The pipeline is executed through a HTTP POST request to its URL. The POST has to include either the FDP .jsonld descriptor or a .jsonld file with a URL of the .jsonld descriptor. The resulting RDF is stored into a triple-store as configured in the pipeline. The URL for pipeline execution looks like this:

http://[your LinkedPipes server]/resources/executions?pipeline=http://[your LinkedPipes server]/resources/pipelines/created-[pipeline timestamp]
  • [your LinkedPipes server] is the hostname and port where LinkedPipes are installed.
  • [pipeline timestamp] can be found at the end of the pipeline URL when opened in the LinkedPipes editor.

For example, a pipeline which can be edited at the URL

http://obeu.vse.cz:9080/#/pipelines/edit/canvas?pipeline=http:%2F%2Fobeu.vse.cz:9080%2Fresources%2Fpipelines%2Fcreated-1466690747879

can be executed through the following command using CURL:

    curl -i -X POST -H "Content-Type: multipart/form-data" -F "input=@datapackage.jsonld" http://obeu.vse.cz:9080/resources/executions?pipeline=http://obeu.vse.cz:9080/resources/pipelines/created-1466690747879

The details about the execution can then be seen in the Executions view of LinkedPipes UI.

Input

The pipeline uses a .jsonld FDP descriptor as the main input. It can be either POSTed to it directly, or in the form of a .jsonld file containing its URL.

POSTing FDP descriptor directly: The first option of input of the pipeline is a .jsonld FDP descriptor file sent in the POST request (datapackage.jsonld in the CURL example above). The file must

  • be named 'datapackage.jsonld'
  • correspond to the FDP descriptor specification and in addition to it:
  • have the .jsonld extension
  • all references to CSV data files (resources' paths) in it must be dereferencable URLs
  • contain the following property in the root object:
    "@context": “http://schemas.frictionlessdata.io/fiscal-data-package.jsonld”,

See examples folder for example .jsonld descriptors.

POSTing package-url.jsonld with a URL of the FDP descriptor: The second option is to POST a file named 'package-url.jsonld' having the URL of the FDP descriptor as a value of the schema:url property.

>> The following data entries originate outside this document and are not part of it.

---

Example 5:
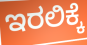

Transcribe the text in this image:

ಇರಲಿಕ್ಕೆ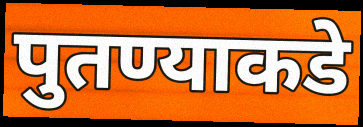
पुतण्याकडे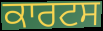
ਕਾਰਟਸ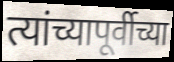
त्यांच्यापूर्वीच्याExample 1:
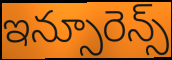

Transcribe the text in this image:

ఇన్సూరెన్స్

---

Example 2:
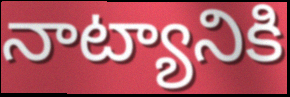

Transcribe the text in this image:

నాట్యానికి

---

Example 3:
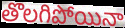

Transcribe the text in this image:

తొలగిపోయినా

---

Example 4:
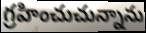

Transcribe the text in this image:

గ్రహించుచున్నాను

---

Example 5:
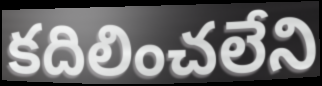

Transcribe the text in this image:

కదిలించలేనిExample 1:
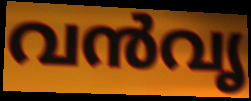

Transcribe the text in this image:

വൻവൃ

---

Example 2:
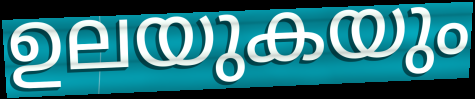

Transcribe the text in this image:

See the example below:

{
  "@context": {
    "@vocab": "http://schema.org/"
  },
  "url": "http://protegeserver.cz/files/fdp-example-normalized/datapackage.jsonld"
}

The FDP descriptor file must fulfill the abovementioned requirements, except that

See a sample package-url.jsonld for further details.

Output

To a triplestore: The pipeline stores the resulting RDF into a triple-store as configured in the Graph Store Protocol component (see Installation). By default, a new graph is created for the output and named according to the Data Package name, the IRI looks as follows:

http://data.openbudgets.eu/resource/graph/[DataPackage name]

If the graph already exists, it is overwritten.

To a filestore: The pipeline can also store the resulting RDF in a file named according to the FDP package name. The file is sent through SCP protocol as configured in the Files to SCP component (see Installation).

For debug purposes, the output can also be downloaded through the Detail view of the Pipeline Execution UI in LinkedPipes, e.g. by displaying the "FDP to RDF" node output file.

Further documentation

See the developer's documentation for details about the FDPtoRDF transformation process. Note that the latest changes in technical details of pipeline input and output are not reflected there, these are described in this file.